Though I think a gc.unfreeze() that moves the frozen generation into the
oldest non-frozen generation would be useful too, at least for testing
and experimentation.

> I think issue 3110 (https://bugs.python.org/issue31105) is also related.  The current GC thresholds are not very good.  I've look at what Go does and the GC collection is based on a relative increase in memory usage.  Python could do perhaps something similar.  The accounting of actual bytes allocated and deallocated is tricky because the *_Del/Free functions don't actually know how much memory is being freed, at least not in a simple way.

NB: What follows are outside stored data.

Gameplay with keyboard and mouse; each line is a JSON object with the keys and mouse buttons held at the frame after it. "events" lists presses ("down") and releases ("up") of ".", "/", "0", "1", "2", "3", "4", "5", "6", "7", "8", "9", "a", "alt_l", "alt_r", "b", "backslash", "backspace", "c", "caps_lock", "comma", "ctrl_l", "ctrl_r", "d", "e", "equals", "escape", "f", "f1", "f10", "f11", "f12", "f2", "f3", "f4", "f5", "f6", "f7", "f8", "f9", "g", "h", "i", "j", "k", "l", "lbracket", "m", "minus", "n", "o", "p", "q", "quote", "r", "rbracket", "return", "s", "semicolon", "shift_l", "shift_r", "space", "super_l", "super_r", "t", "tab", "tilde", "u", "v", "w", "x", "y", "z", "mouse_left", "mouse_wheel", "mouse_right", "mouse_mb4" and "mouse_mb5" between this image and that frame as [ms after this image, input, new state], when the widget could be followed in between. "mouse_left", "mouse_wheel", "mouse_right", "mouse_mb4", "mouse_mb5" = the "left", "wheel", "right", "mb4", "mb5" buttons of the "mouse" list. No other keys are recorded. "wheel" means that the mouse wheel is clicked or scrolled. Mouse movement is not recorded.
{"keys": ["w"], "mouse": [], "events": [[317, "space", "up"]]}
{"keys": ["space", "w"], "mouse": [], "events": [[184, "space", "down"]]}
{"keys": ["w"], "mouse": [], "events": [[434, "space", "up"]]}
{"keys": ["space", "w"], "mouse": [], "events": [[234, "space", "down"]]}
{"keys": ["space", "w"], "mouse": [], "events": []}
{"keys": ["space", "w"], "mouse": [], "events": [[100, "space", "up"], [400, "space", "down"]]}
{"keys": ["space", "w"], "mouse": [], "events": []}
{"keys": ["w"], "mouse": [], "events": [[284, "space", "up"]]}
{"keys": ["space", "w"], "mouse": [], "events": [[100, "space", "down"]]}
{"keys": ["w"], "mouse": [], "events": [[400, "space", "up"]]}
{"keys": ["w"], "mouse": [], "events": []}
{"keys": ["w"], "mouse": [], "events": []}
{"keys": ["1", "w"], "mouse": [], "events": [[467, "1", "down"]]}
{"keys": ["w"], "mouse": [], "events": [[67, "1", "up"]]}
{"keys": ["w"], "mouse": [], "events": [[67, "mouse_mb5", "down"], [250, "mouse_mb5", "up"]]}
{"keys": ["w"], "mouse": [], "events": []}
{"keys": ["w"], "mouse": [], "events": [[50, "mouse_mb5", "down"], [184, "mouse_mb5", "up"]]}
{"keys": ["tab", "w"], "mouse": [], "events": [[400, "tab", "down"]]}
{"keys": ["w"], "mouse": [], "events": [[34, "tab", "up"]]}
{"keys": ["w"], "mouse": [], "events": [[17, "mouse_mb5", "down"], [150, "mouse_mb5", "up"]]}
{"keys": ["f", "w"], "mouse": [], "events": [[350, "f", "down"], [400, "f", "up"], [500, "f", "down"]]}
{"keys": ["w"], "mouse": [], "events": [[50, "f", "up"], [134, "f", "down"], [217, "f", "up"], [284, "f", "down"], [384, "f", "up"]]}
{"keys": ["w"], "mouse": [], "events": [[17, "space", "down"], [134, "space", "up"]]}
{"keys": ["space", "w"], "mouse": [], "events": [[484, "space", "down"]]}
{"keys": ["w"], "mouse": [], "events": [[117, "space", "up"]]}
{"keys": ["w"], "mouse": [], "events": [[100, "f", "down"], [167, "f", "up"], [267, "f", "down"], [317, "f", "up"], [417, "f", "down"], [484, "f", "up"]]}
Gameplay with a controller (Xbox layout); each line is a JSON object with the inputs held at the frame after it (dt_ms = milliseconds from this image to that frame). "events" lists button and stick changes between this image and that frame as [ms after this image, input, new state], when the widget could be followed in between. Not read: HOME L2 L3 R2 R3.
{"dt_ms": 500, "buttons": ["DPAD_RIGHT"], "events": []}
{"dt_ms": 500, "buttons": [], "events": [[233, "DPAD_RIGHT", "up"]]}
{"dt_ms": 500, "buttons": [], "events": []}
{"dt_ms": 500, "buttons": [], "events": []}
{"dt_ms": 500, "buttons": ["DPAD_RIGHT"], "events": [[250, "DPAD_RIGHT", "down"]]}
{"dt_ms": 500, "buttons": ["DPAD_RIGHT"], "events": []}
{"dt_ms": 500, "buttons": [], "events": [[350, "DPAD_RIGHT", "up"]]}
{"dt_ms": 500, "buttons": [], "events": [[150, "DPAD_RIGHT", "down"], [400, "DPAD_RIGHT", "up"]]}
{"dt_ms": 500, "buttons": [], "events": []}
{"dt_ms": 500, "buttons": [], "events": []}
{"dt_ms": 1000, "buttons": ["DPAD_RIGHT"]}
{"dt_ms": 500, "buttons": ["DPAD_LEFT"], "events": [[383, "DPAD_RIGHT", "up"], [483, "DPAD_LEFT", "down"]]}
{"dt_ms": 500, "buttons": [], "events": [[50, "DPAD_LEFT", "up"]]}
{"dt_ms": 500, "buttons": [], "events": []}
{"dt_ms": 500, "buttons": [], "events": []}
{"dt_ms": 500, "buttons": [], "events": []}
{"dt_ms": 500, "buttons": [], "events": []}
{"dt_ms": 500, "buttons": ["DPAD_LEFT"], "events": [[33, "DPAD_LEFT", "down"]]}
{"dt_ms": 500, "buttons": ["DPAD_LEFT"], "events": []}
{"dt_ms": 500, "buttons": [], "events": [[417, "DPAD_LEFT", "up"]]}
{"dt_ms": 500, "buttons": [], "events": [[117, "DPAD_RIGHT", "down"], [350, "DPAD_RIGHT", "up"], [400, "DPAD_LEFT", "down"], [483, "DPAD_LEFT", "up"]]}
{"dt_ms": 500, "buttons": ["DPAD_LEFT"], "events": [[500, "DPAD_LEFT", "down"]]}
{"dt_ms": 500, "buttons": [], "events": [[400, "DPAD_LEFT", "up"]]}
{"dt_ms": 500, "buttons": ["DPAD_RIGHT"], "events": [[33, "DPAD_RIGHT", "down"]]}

Yeah... It's worse than that.  Take for example a bytearray object.  The
basic object (the PyByteArrayObject structure) is quite small.  But it
also has a separately-allocated payload that is deleted whenever
tp_dealloc is called.  The GC isn't aware of that payload.  Worse, the
payload can (and will) change size during the object's lifetime, without
the GC's knowledge about it ever being updated. (*)

IMHO, the only reliable way to use memory footprint to drive the GC
heuristic would be to force all allocations into our own allocator, and
reconcile the GC with that allocator (instead of having the GC be its
own separate thing as is the case nowadays).

(*) And let's not talk about hairier cases, such as having multiple
memoryviews over the same very large object...

PS: every heuristic has its flaws.  As I noted on python-(dev|ideas),
full GC runtimes such as most Java implementations are well-known for
requiring careful tuning of GC parameters for "non-usual" workloads.  At
least reference counting makes CPython more robust in many cases.
msg303285 - (view) Author: STINNER Victor (haypo) * (Python committer) Date: 2017-09-28 22:05
(my previous msg303283 was for the bpo-11063, I removed it, sorry for the spam.)
msg303836 - (view) Author: Łukasz Langa (lukasz.langa) * (Python committer) Date: 2017-10-06 16:47
Alright Python people, I don't see anybody being against the idea on the thread.  Can we get a review of the linked PR?  I don't think it would be good form for me to accept it.
msg303841 - (view) Author: Serhiy Storchaka (serhiy.storchaka) * (Python committer) Date: 2017-10-06 18:03
What about msg302790?
msg304176 - (view) Author: Zekun Li (brainfvck) * Date: 2017-10-11 19:40
> This is only useful if the parent process has a lot of memory that's never used by the child processes right? Otherwise, you would lose via refcounting COWs.

What we saw in prod is that memory fragmentation caused by gc is the main reason of shared memory shrink.

The memory fragmentation is figured out by doing a full collection before fork and keep it disabled, it'll make a bunch of copy-on-write in child process.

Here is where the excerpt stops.